* _Aim of the exercise_
Keep the pictures out of the copy and repeat the records exactly.

Dataset records
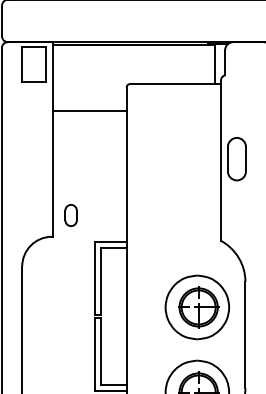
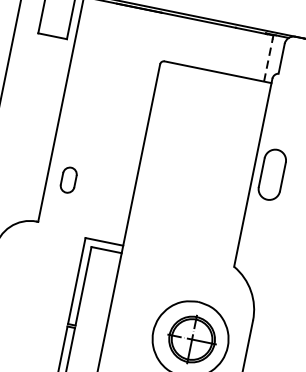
line: (214, 65) -> (268, 59), solid -> dashed
line: (89, 111) -> (110, 83), removed
part: (70, 215) -> (68, 180), moved

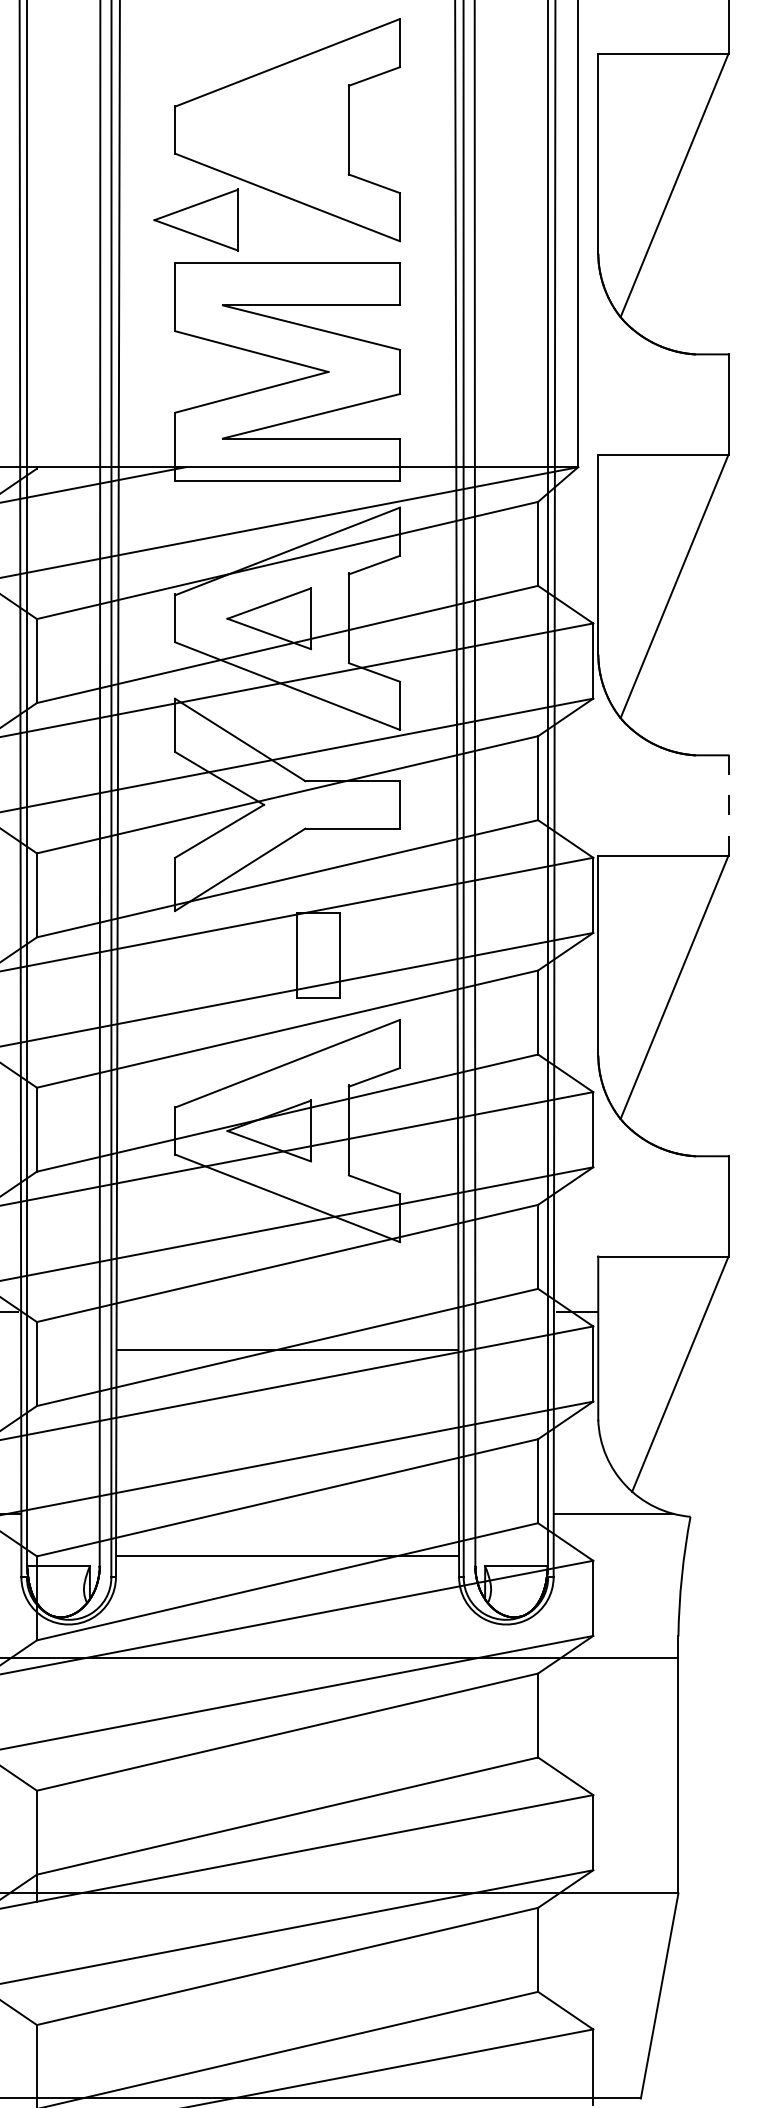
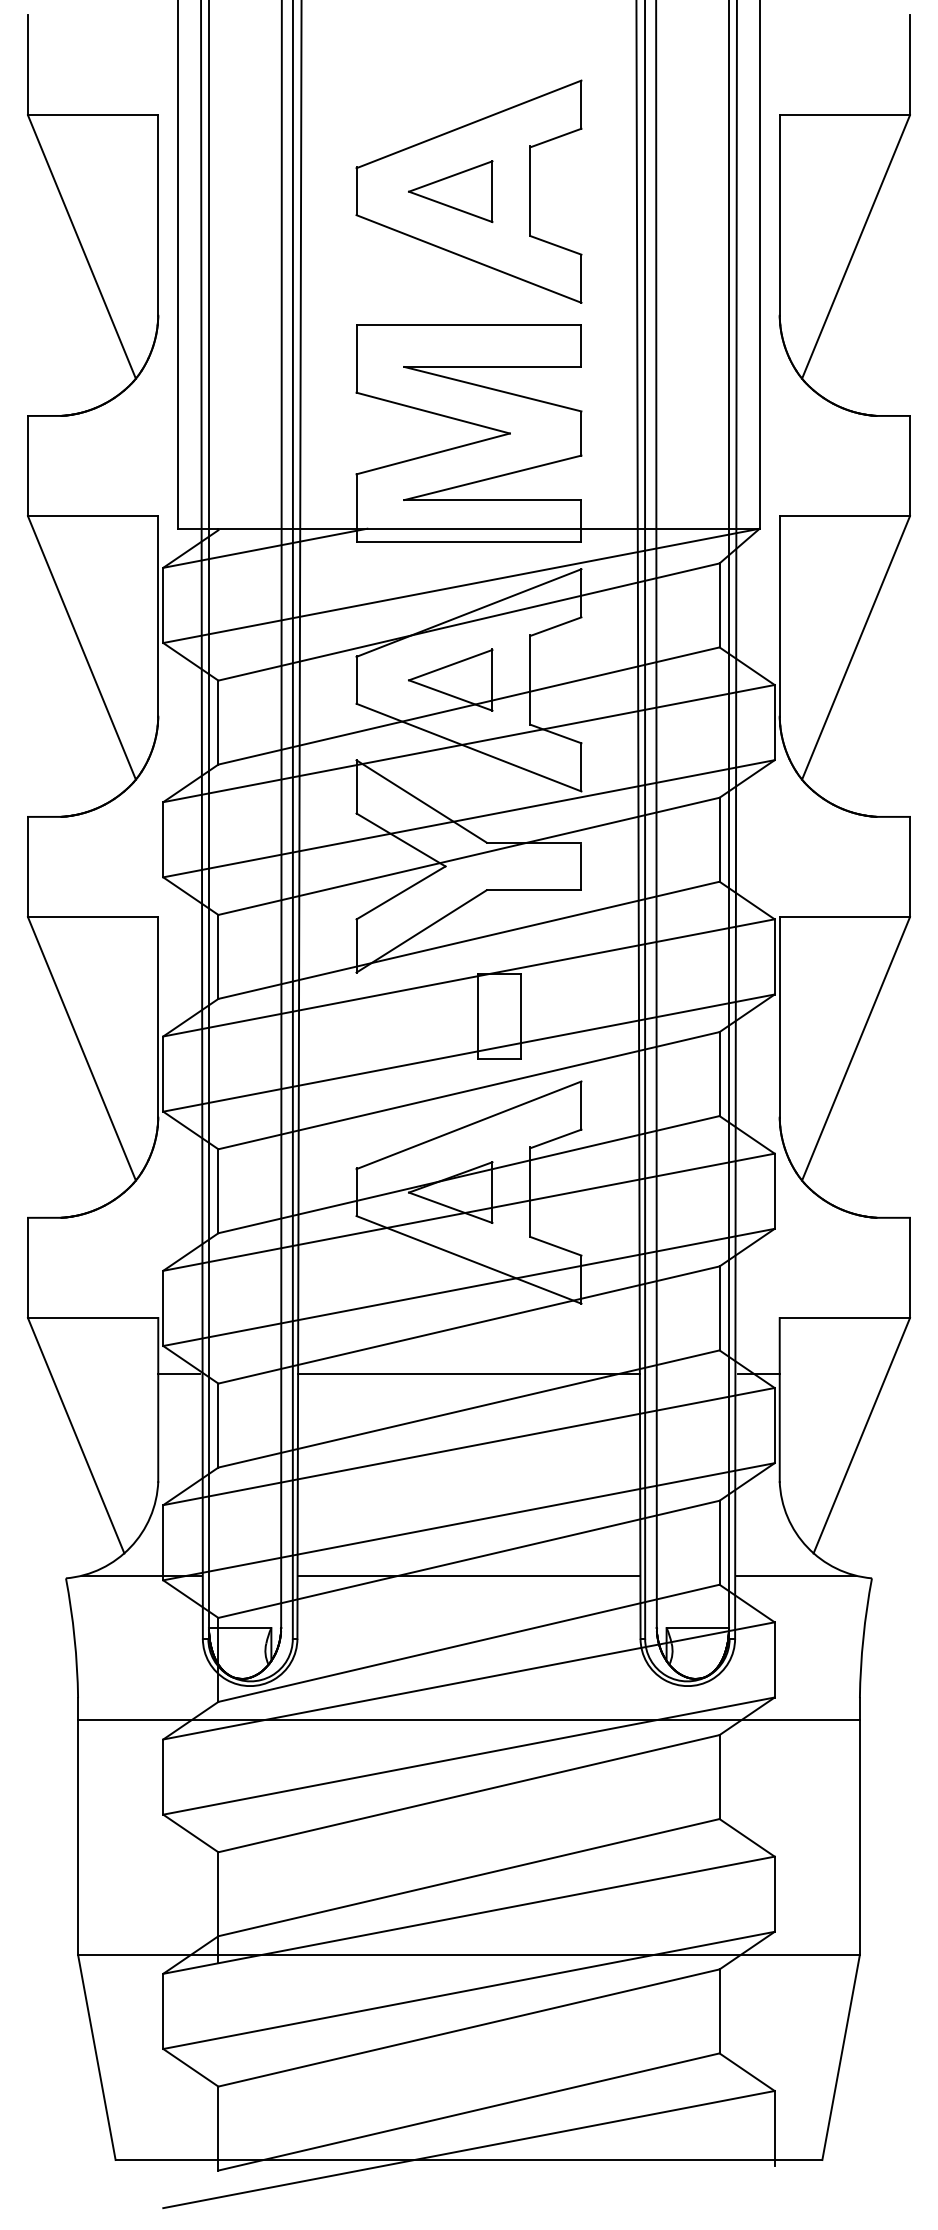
part: (196, 219) -> (450, 191), moved
line: (729, 804) -> (910, 866), dashed -> solid
line: (287, 1349) -> (468, 1373), moved
line: (287, 1555) -> (468, 1575), moved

* _Output for this exercise_
line: (214, 65) -> (268, 59), solid -> dashed
line: (89, 111) -> (110, 83), removed
part: (70, 215) -> (68, 180), moved

part: (196, 219) -> (450, 191), moved
line: (729, 804) -> (910, 866), dashed -> solid
line: (287, 1349) -> (468, 1373), moved
line: (287, 1555) -> (468, 1575), moved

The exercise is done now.